# [About this task]
Every line below should be copied exactly; drop the pictures.

# [The data]
=-=-=-=-=

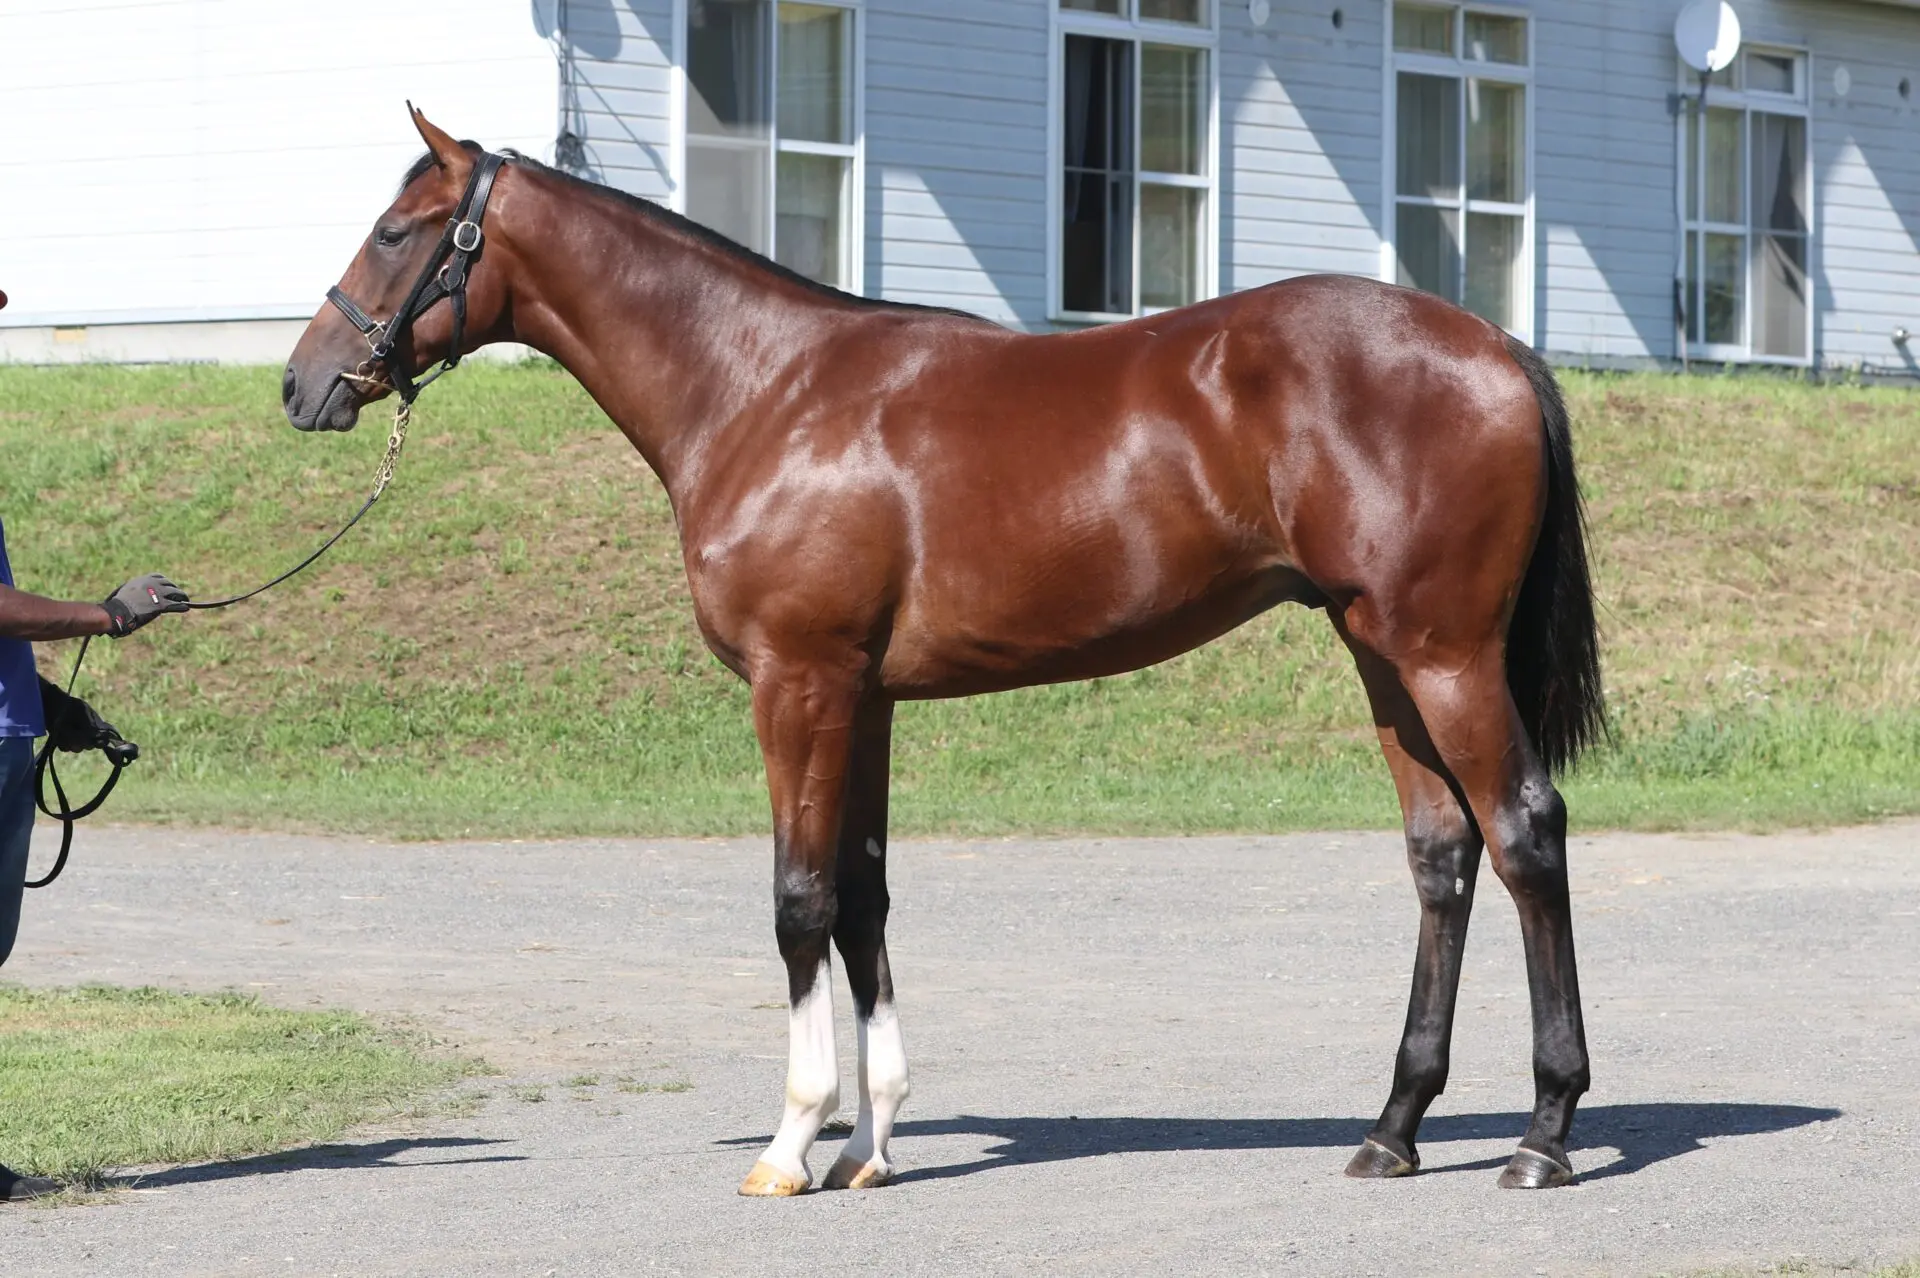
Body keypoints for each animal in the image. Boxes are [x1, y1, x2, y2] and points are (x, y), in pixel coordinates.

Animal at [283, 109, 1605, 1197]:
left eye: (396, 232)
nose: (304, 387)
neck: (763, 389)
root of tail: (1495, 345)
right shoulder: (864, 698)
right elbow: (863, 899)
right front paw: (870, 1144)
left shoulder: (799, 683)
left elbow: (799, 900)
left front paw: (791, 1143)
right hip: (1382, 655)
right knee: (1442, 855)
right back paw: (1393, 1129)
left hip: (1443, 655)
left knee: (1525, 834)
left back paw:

=-=-=-=-=

# [Response area]
Body keypoints for each animal in the image. Boxes are [x1, y1, x2, y2] and points are (x, y), in pixel coordinates.

Animal at [283, 109, 1605, 1197]:
left eye: (396, 232)
nose: (304, 387)
neck: (763, 389)
root of tail: (1495, 345)
right shoulder: (864, 698)
right elbow: (863, 899)
right front paw: (870, 1144)
left shoulder: (799, 683)
left elbow: (799, 900)
left front paw: (791, 1143)
right hip: (1382, 655)
right knee: (1442, 855)
right back paw: (1393, 1129)
left hip: (1443, 655)
left knee: (1525, 834)
left back paw:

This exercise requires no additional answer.